1067903_720 Tradisi Masyarakat Bali Mengenang Gugurnya I Gusti Ngurah Rai dalam Perang Puputan MargaranaSaya Gusti Ngurah Rai. Wikipedia.org

Dikutip dari website Kemendikbud: Yi Gusti Ngurah Rai lahir di Desa Karangsari, Kabupaten Badung, Bali pada tanggal 30 Januari 1917. Dia belajar di Sekolah Dalam Belanda (HIS) di Denpasar (1926-1933), kemudian melanjutkan pendidikan di Pendidikan dasar yang lebih luas (MULO) Malang, namun hanya berhasil duduk di kelas dua karena putus sekolah setelah ayahnya meninggal.

Ngurah Rai kemudian mengikuti pelatihan calon perwira. Korps Pelatihan Perwira Prayoddi Gianyar selama empat tahun pada tahun 1936 dan diangkat menjadi komandan seksi di Denpasar Prayod Tangsi. Pada tahun 1941 ia masuk lembaga pendidikan khusus. Bandara Artelleri di Magelang, kemudian diangkat menjadi perwira penghubung pertahanan Belanda di pulau Jawa-Bali. Akibat penyerangan Jepang ke Bali pada tahun 1942, ia pindah ke Jawa Tengah.

Pada masa pendudukan Jepang (1942-1945), Ngurah Rai bekerja sebagai agen Mitsui Bussan Kaisha (MBK) di Bali dan Lombok. Bersama teman-teman lama Prayoda, ia terlibat dalam gerakan bawah tanah. Beberapa temannya seperti I Gusti Putu Wisnu dan I Gusti Wayan Debes bergabung dengan PETA di Bali sehingga memperluas jaringan gerakannya.
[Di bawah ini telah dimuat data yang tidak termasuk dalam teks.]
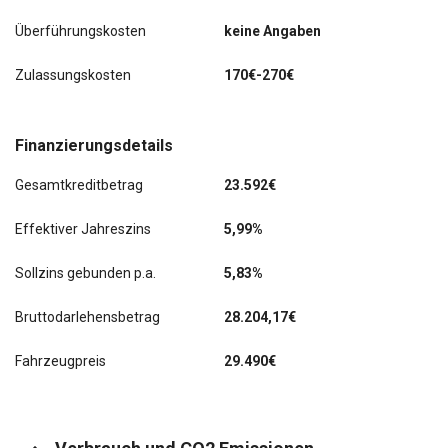
Überführungskosten
keine Angaben
Motor 2,2 Ltr. - 135 kW Turbodiesel KAT
Zulassungskosten
170€-270€
Multi-Commander
Multi-Info-Display (Farbe)
Finanzierungsdetails
Nebelscheinwerfer LED
Gesamtkreditbetrag
23.592€
Notbrems-Warnblinkautomatik (ESS)
Effektiver Jahreszins
5,99%
Parkbremse elektrisch
Sollzins gebunden p.a.
5,83%
Radioempfang digital (DAB+)
Bruttodarlehensbetrag
28.204,17€
Schadstoffarm nach Abgasnorm Euro 6d
Fahrzeugpreis
29.490€
Schalt-/Wählhebelgriff Leder
Scheibenwischerenteiser vorn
Seiring berjalannya waktu, Ngurah Rai terus berkontribusi dalam upaya perlawanan sehingga ia kemudian diangkat oleh Kepala Staf Umum Jenderal Orip Soemohardjo sebagai Panglima Tentara Minggu Kecil Indonesia (TRI). Pangkatnya dinaikkan dari mayor menjadi letnan kolonel. Resimen ini merupakan bagian dari Divisi VII Suropati yang bermarkas di Malang. Ia juga ditunjuk sebagai Ketua Dewan Perjuangan Rakyat Indonesia (DPRI) yang membawahi seluruh kekuatan sosial politik di masyarakat dan pasukan rakyat.

Ngurah Rai terus melakukan perlawanan bawah tanah hingga revolusi fisik di Bali memasuki fase ketiga, pasukan Shyung Vanar dibawah pimpinan Ngurah Rai berhasil dikalahkan dalam Perang Margaran pada tanggal 20 November 1946.

Dalam pertempuran tersebut, Ngurah Rai dan anak buahnya seperti Mayor Wisnu, Mayor Debes, Mayor Sugianyar dan Letnan Dwindaa serta seluruh pasukannya tewas di medan pertempuran. Jumlah korban sebanyak 96 orang meninggal dunia.